I want to calculate a light intensity.

How would the light intensity on a plane, as radiated by a somewhat simplified infinitely long fluorescent tube be calculated?

The plane is parallell with the tube, so the light intensity changes along a line perpendicular to the tube. The radius of the tube should be taken into account. No absolute numbers needed, it's ok to assume that the intensity at the closest point is 1.0.




Note:
For line sources (tube radius = 0), I did it like this:

E(h, x) = h / (h^2 + x^2);

where h = height from plane to tube at closest spot, and x is displacement from the closest spot, along the line perpendicular to the tube.

If you have Maple, you can plot 6 0-radius tubes like this:

E := (h, x) -> h / (h^2 + x^2);
Es := (a, b, c, d, e, f, g, h, i, j, k, l) -> E(a, g-t) + E(b, h-t) + E(c, i-t) + E(d, j-t) + E(e, k-t) + E(f, l-t);
plot([Es(5, 5, 5, 5, 9, 9, -4, 4, 12, 20, 4, 12), 0], t=0..16);

[quote author=Adron link=board=36;threadid=7218;start=0#msg64841 date=1087058772]
E(h, x) = h / (h^2 + x^2);
[/quote]
Hmm, is that right? I would expect E(h, 0) = 1.
Maybe a sqrt is needed in the denominator?

Anyway, studying history for tomorrow's final now. I'll think about it tomorrow if nobody else solves it.

[quote author=Yoni link=board=36;threadid=7218;start=0#msg64852 date=1087061018]
[quote author=Adron link=board=36;threadid=7218;start=0#msg64841 date=1087058772]
E(h, x) = h / (h^2 + x^2);
[/quote]
Hmm, is that right? I would expect E(h, 0) = 1.
Maybe a sqrt is needed in the denominator?
[/quote]

Well, it isn't normalized. When I was doing this, I was a bit lazy, and just scaled the plot of the function.

The light drop-off with distance should become 1/distance for the infinite length tube. That's 1 / sqrt(h^2 + x^2). In addition to that, there's a reduction because the rays will be hitting the plane at an angle. That reduction is cos(angle of incidence) or h / sqrt(h^2 + x^2).
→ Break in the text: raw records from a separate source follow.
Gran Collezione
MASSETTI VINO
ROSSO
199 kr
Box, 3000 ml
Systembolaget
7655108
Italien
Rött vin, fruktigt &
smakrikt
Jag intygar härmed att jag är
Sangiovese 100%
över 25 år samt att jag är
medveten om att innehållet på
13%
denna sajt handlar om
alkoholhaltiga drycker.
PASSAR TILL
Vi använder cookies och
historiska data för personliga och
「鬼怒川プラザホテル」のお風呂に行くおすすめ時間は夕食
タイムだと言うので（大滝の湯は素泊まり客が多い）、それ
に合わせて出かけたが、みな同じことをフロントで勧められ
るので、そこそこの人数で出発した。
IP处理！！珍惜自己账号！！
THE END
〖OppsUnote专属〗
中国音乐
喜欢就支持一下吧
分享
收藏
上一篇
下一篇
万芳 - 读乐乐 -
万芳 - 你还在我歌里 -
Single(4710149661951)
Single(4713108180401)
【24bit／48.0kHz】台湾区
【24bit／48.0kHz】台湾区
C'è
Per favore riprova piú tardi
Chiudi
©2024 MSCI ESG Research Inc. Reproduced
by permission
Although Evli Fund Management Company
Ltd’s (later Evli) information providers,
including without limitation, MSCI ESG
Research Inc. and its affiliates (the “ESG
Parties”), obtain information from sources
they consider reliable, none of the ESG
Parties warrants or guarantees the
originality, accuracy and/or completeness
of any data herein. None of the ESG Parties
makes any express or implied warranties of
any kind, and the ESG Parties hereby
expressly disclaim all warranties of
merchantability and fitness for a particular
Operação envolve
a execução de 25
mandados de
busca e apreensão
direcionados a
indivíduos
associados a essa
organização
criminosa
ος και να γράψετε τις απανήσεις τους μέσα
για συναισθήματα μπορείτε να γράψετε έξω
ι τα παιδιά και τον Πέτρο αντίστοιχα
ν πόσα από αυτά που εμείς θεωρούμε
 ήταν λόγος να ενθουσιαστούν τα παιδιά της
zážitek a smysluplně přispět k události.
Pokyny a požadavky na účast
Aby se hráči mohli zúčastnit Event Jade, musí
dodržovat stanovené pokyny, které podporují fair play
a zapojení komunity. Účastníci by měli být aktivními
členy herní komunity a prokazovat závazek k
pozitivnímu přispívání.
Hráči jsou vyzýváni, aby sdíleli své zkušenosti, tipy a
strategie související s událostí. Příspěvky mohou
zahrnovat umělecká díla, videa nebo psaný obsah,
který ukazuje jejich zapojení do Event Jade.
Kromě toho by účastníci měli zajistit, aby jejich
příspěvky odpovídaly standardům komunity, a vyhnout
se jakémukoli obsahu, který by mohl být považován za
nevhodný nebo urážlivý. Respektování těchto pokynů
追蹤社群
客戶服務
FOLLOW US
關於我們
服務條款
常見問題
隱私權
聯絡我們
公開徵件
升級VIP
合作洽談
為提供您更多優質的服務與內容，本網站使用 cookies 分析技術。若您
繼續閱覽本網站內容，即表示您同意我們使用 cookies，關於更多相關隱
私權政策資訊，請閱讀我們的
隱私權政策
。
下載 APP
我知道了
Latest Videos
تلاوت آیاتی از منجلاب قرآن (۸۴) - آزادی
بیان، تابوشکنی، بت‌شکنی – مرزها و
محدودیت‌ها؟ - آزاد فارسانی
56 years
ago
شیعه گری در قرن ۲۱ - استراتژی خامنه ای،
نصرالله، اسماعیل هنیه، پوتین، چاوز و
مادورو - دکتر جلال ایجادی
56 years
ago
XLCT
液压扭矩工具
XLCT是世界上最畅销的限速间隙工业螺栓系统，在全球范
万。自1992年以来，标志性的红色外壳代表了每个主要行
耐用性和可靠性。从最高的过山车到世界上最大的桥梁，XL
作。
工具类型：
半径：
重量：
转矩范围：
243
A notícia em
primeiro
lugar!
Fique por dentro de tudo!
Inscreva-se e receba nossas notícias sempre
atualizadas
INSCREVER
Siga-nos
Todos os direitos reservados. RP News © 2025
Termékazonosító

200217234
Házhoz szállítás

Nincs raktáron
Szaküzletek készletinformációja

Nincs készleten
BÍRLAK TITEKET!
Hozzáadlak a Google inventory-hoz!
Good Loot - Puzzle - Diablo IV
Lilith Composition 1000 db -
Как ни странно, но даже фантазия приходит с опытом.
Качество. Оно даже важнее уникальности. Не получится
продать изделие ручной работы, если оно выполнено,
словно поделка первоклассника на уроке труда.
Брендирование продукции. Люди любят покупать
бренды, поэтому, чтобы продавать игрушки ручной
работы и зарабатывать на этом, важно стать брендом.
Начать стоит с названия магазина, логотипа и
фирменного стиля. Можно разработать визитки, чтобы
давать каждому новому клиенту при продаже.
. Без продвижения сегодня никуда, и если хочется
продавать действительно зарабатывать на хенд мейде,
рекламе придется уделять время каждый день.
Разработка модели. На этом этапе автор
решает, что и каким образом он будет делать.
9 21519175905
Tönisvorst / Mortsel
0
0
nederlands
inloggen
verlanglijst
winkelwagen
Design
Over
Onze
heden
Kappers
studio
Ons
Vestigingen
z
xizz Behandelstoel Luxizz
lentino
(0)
To normalize, a multiplication by h should do the thing, making the whole equation h^2 / (h^2 + x^2) for a single tube.

However, when I start adding more lights, the normalization has to be the same for all, and so the expression for the normalization constant would become rather complicated.

I discussed the problem with Adron (on MSN) and found a nice solution, for the sake of communism I will share it here.

My calculations:
http://yoni.valhallalegends.com/stuff/Light1.jpg (215kb)
http://yoni.valhallalegends.com/stuff/Light2.jpg (106kb)

(The result in Light2.jpg fixes a mistake in Light1.jpg.)

Here is the Mathematica 5 processing of the last formula, showing a graph of the light intensity as a function of the distance from the center, for R = 0.8 and h = 4.5, with one light source, two light sources, and three light sources.

http://yoni.valhallalegends.com/stuff/Light.png (27kb)

Good luck with the construction :)

[quote]C = some constant, I guess[/quote]

Har har har.

[quote author=j0k3r link=board=36;threadid=7218;start=0#msg65182 date=1087219028]
[quote]C = some constant, I guess[/quote]

Har har har.
[/quote]I was serious, it's the maximum light intensity constant.